Knowledge of this foundational truth, the chief cornerstone—the stone which the builders/workers/Jews rejected is not just about uttering a statement of who Jesus is, it is a statement that when properly known brings with it the blessing of joy. Joy is available to any who profess with their lips and confess in their hearts that Jesus is Lord. This is the Good News. It’s not condemning and oppressive. No one is excluded. Jesus says, “Come to Me, all you who labor and are heavy laden, and I will give you rest. Take My yoke upon you and learn from Me, for I am gentle and lowly in heart, and you will find rest for your souls. For My yoke is easy and My burden is light.” Joy to the World, the Lord is come. Let Earth receive her King. In John 16: 7&8 Jesus told His disciples, “it is for your good that I am going away. Unless I go away, the Advocate will not come to you; but if I go, I will send him to you. When he comes, he will prove the world [not just the Jews] to be in the wrong about sin and righteousness and judgment: about sin, because people do not believe in me; about righteousness, because I am going to the Father, where you can see me no longer; and about judgment, because the prince of this world now stands condemned.”
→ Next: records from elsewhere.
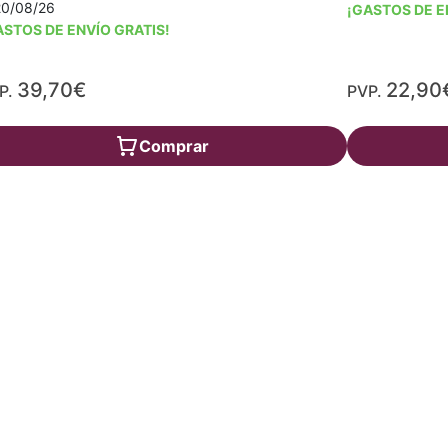
20/08/26
¡GASTOS DE E
ASTOS DE ENVÍO GRATIS!
39,70€
22,90
P.
PVP.
Comprar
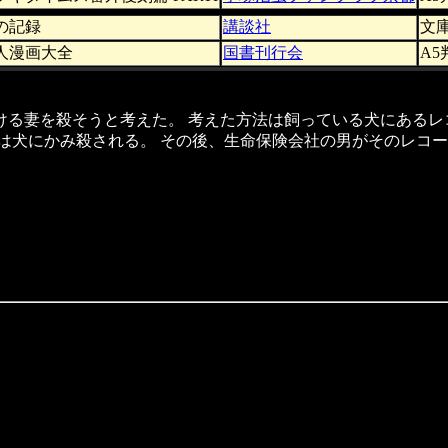
の記録
講談社
文
人漫画大全
国書刊行会
A5
ける妻を殺そうと考えた。 考えた方法は飼っている犬にある
は犬にかみ殺される。 その後、生命保険会社の男がそのレコ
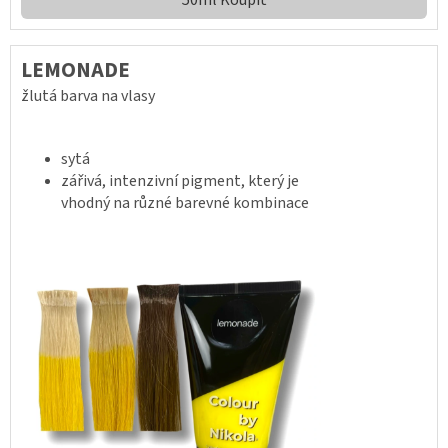
50ml Koupit
LEMONADE
žlutá barva na vlasy
sytá
zářivá, intenzivní pigment, který je
vhodný na různé barevné kombinace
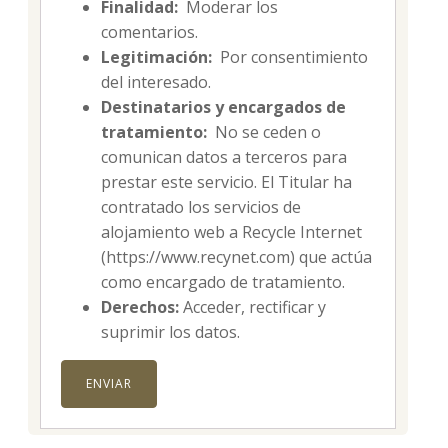
Finalidad:
Moderar los
comentarios.
Legitimación:
Por consentimiento
del interesado.
Destinatarios y encargados de
tratamiento:
No se ceden o
comunican datos a terceros para
prestar este servicio. El Titular ha
contratado los servicios de
alojamiento web a Recycle Internet
(https://www.recynet.com) que actúa
como encargado de tratamiento.
Derechos:
Acceder, rectificar y
suprimir los datos.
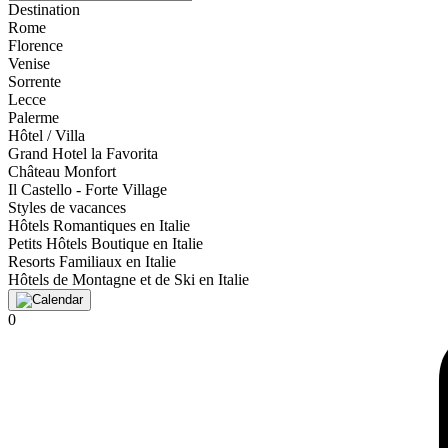
Destination
Rome
Florence
Venise
Sorrente
Lecce
Palerme
Hôtel / Villa
Grand Hotel la Favorita
Château Monfort
Il Castello - Forte Village
Styles de vacances
Hôtels Romantiques en Italie
Petits Hôtels Boutique en Italie
Resorts Familiaux en Italie
Hôtels de Montagne et de Ski en Italie
0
It was not the Jews that held Jesus to the Cross, it was my sin that held Him there. Despite all the evil in the world, we are living in privileged times. Whereas the disciples struggled to understand and were awaiting the New Israel, we have the Advocate always ready to welcome us and dwell within us. God’s Kingdom has come onto the earth. The Church is the New Israel founded on the solid rock of Jesus Christ the Son of the Living God and this is more widely known now than ever. God the Father reveals this through the work of His Son and through the work of Christ’s Bride, the Church, whom Jesus loves dearly and to whom all are welcome to join, but as Paul wrote “to the Jews first and also to the Greek.” I direct your attention to this helpful article by John Piper on that puzzling matter: https://www.desiringgod.org/messages/to-the-jew-first-and-also-to-the-greek
Jesus is the Christ, the Son of the Living God. Unlike Jesus’ disciples prior to His work on the Cross, we get to pronounce it and we get to live it. What joy divine!